Job 1: In the book description about Maisie below, what does Rachel's mother do?
Job 2: Carry on the book description about Maisie from the point where it stops.

Document text:
━━━━

You can’t trust Life to give you decent parents, or beautiful eyes, a fine French accent or an outstanding flair for fashion. No, Life does what it wants. It’s sneaky as a thief.
Maisie's first day of High school should be exciting, but all she wants is to escape.
Her world is lonely and chaotic, with an abusive mother and a father who’s rarely there to help.
So when Maisie, who finds refuge in her art, meets the spirited Rachel and her mother, a painter, she catches a glimpse of a very different world—one full of life, creativity, and love—and latches on.
But as she discovers her strengths through Rachel’s family, Maisie, increasingly desperate, finds herself risking new friendships, and the very future she's searching for.

━━━━

Data records:
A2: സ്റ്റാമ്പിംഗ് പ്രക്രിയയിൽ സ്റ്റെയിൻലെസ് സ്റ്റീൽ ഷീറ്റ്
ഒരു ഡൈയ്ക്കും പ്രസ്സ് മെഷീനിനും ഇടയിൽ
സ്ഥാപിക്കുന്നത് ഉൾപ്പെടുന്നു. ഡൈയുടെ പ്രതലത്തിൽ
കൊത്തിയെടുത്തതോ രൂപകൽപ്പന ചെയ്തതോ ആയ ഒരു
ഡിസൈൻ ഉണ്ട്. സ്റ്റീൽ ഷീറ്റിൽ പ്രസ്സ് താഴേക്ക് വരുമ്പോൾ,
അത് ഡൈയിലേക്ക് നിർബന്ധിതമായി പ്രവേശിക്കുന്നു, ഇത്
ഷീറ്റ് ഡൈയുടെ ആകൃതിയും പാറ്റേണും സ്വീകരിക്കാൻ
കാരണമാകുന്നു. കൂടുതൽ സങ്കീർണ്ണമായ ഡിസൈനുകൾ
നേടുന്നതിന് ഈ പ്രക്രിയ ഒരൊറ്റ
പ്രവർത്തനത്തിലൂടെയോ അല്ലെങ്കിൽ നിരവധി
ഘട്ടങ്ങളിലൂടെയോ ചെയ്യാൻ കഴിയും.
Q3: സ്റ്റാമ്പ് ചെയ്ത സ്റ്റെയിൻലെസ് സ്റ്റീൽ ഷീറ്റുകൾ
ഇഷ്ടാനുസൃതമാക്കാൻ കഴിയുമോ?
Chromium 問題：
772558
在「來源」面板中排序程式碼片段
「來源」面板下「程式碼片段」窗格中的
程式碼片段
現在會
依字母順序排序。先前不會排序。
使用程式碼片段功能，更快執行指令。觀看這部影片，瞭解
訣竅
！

━━━━

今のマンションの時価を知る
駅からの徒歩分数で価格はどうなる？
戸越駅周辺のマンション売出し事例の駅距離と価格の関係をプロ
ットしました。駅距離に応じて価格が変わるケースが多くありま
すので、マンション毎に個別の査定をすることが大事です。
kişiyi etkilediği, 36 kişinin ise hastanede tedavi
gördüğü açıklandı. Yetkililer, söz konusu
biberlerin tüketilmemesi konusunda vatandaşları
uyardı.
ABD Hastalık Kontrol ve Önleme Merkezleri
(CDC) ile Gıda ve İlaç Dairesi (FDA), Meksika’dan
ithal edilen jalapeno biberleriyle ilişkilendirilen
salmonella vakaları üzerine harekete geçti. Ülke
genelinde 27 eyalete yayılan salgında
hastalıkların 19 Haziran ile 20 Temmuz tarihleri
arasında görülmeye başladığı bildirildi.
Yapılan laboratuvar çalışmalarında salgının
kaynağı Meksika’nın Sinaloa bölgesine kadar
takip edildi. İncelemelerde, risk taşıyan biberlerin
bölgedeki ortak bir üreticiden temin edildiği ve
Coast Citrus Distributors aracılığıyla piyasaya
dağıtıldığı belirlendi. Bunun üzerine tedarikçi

━━━━

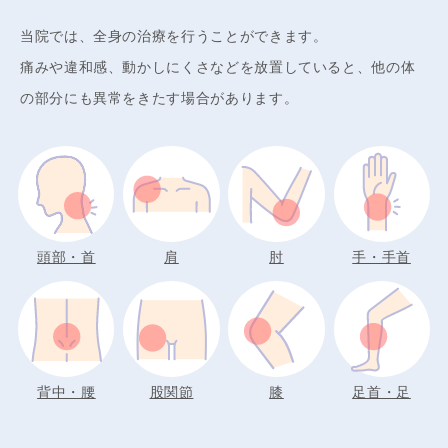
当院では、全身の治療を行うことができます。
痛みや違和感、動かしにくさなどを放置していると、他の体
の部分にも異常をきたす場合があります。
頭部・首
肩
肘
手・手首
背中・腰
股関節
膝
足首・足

━━━━

Exercise result 1: She is a painter.

Exercise result 2:
An Imprint Book
PUBLISHERS WEEKLY
In 1960, budding artist Maisie reflects on her tumultuous freshman year in the Bronx's Parkchester community. Maisie's home is no refuge from her noisy neighborhood when her Hungarian-American mother isn't battling it out with her father, she is abusive, belittling Maisie and sometimes turning violent. Maisie uses drawing to escape but still feels like "one quarter of a human being,/ three-quarters longing,/ drowning in emptiness" until she meets Rachel, a girl whose home life is everything Maisie wishes hers was. In Rachel's bohemian household, Maisie finds it easy to open up to Rachel's mother, an oil painter, who quickly becomes her mentor. But as Maisie comes into herself, her attraction to Rachel's gorgeous boyfriend could ruin her newfound happiness. Best known for her picture books, Bottner (What a Cold Needs) draws on all five senses to evoke Maisie's chaotic world, using expressive verse to portray "what it's like for me," from the dark atmosphere of her home to the bright environments of Rachel's house and her mother's art studio. Though outside issues make the story line seem scattered at times, the book's subject matter and themes remain timeless. Ages 14 up.